Vanderbilt’s ambassador program, which debuted last month, is part of the university’s plan for ensuring — or, at least, encouraging — compliance with public-health guidelines designed to ease the spread of Covid-19. The first group of ambassadors are campus public-safety employees who have received special training. University officials say they soon hope to train “other members of our community.”
This fall, ambassadors will encourage mask-wearing — the university is requiring them in all public spaces, including outdoors — and attempt to ease congestion at building entrances and exits. They’ll answer people’s questions and direct them to the nearest hand-sanitizing station. If there are any government-ordered restrictions on, for instance, sizes of gatherings, they’ll assist with that, too, according to the university.
A Vanderbilt spokesman declined to provide additional information about whether or how the public-health ambassadors would enforce any of these measures, or who else might serve. Their goal, he said, is “promoting and encouraging social norms that are to be expected of our community with regard to health and safety.”

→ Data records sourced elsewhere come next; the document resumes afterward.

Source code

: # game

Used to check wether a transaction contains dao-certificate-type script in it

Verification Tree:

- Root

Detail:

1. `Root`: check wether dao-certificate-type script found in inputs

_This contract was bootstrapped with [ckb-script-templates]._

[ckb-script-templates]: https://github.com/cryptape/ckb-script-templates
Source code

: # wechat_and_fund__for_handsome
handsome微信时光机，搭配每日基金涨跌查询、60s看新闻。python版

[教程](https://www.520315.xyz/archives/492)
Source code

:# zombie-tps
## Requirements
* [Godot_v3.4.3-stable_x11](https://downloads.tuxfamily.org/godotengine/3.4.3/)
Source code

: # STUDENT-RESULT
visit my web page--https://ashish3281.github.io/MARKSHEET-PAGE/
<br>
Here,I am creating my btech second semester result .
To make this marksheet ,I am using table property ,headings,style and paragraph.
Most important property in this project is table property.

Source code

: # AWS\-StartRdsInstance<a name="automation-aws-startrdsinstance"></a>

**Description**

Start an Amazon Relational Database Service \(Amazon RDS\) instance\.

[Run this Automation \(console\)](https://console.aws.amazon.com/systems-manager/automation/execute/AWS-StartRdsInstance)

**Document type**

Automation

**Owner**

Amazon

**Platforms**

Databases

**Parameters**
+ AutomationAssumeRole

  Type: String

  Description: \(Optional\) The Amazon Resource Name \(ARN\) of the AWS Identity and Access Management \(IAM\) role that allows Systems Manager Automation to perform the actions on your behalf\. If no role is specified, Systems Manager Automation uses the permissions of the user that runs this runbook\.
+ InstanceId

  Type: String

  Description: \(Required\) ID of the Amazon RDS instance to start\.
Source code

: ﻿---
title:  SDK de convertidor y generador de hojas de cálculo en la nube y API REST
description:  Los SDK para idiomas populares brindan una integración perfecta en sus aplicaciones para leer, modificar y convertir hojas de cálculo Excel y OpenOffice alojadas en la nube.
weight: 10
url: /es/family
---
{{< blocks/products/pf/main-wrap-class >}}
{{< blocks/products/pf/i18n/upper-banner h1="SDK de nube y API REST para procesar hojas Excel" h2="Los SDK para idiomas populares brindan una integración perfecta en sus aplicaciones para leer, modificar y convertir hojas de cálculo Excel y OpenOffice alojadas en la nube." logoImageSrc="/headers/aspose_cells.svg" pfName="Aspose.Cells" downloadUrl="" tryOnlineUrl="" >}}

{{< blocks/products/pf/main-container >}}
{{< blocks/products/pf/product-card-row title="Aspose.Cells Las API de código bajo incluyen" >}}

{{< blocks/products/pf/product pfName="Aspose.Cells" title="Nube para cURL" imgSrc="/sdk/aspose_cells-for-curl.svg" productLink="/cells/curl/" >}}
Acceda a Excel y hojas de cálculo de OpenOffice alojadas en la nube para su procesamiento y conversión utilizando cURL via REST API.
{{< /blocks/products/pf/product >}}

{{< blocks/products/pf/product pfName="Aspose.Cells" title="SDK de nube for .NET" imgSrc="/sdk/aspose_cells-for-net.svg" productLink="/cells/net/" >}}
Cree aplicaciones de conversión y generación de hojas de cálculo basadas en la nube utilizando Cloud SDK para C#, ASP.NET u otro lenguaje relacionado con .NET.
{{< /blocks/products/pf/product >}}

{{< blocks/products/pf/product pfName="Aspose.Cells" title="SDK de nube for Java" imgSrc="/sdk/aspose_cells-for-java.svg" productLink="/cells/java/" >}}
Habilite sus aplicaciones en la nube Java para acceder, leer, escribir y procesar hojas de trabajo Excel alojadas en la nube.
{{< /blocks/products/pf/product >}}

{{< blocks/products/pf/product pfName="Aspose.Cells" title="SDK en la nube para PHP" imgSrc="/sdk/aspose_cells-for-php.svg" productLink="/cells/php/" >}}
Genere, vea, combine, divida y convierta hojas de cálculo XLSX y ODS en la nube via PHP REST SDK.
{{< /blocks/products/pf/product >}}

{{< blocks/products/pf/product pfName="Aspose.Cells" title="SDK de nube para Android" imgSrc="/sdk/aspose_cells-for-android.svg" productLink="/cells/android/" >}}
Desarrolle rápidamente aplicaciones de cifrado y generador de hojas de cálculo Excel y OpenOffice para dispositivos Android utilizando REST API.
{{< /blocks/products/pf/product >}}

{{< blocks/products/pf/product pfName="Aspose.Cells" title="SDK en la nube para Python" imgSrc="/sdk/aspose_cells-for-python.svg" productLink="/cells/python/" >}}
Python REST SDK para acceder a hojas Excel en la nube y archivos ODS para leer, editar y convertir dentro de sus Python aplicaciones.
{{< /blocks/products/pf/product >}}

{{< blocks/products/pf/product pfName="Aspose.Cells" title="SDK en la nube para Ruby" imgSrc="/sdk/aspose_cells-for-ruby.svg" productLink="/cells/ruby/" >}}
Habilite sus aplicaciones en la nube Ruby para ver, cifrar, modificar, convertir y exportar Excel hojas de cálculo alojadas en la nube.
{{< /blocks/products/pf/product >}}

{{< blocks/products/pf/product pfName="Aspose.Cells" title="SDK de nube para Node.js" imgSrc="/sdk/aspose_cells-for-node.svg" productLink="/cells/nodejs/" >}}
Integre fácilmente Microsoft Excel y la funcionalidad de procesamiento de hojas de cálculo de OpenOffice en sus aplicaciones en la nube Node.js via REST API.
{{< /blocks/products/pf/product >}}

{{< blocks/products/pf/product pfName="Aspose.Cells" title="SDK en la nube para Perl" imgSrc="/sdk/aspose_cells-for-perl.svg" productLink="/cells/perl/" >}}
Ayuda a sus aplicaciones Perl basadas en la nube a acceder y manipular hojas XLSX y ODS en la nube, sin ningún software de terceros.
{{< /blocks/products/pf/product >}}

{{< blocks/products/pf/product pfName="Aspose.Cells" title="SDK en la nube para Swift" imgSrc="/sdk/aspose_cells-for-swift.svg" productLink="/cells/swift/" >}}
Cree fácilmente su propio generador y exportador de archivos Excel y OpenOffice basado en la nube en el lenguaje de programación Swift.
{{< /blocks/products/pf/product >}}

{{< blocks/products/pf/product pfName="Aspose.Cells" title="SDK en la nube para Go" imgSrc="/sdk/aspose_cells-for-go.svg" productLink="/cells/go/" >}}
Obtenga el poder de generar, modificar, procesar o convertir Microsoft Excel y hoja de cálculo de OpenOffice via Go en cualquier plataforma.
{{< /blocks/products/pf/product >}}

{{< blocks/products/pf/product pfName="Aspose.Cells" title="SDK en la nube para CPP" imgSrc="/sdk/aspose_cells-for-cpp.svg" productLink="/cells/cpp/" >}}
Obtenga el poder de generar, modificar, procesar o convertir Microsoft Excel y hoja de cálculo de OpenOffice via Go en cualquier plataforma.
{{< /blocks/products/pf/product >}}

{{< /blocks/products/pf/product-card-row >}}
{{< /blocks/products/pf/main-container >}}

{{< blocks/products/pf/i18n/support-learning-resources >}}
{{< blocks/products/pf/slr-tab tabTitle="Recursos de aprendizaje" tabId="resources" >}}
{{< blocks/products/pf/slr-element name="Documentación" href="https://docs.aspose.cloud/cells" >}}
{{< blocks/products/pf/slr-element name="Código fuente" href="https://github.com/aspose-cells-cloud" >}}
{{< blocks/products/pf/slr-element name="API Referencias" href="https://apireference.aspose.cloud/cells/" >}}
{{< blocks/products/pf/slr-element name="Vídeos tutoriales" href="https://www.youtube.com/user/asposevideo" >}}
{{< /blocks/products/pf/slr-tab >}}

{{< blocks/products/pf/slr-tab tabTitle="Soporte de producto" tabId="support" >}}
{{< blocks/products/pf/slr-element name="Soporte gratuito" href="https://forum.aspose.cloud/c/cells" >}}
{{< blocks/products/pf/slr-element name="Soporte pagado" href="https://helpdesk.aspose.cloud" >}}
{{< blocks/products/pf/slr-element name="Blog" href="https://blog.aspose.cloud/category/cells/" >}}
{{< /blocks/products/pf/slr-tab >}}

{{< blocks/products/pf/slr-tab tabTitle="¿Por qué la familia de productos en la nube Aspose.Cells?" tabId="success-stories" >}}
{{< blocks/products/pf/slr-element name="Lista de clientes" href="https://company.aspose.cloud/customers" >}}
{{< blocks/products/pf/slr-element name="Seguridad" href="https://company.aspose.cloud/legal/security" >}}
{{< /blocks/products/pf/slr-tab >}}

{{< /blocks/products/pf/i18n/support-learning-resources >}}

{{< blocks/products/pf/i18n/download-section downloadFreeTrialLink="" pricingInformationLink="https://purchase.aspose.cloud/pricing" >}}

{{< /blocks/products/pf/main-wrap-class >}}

“I really wish I could tell you I have faith in students to comply with these rules. But I don’t.”
To return to learning in person this fall as the pandemic rages on, many colleges will require or recommend face coverings, physical-distancing, limited gathering sizes, and travel restrictions. But how will they get their students to follow the rules?
Colleges already struggle to get students to abide by health and safety policies, particularly those governing alcohol and drug use. The Covid-19 restrictions at many institutions — which will upend most typical aspects of student life — will be even more stringent and challenging to enforce.
Compliance is “the true wild card upon returning to campus in large numbers,” wrote Jean Chin, former executive director of the University of Georgia’s health center and chair of the American College Health Association’s Covid-19 task force, in an email.
The public-health risks are immense. On college campuses, designed to encourage social interactions, students could easily spread the virus to one another and beyond. While most traditional-age students aren’t at serious risk of developing complications if they contract Covid-19, many faculty and staff members are.”
I don’t mean to sound overly pessimistic but it seems to me that residential colleges that open for on campus classes and student life are one keg party away from a health catastrophe.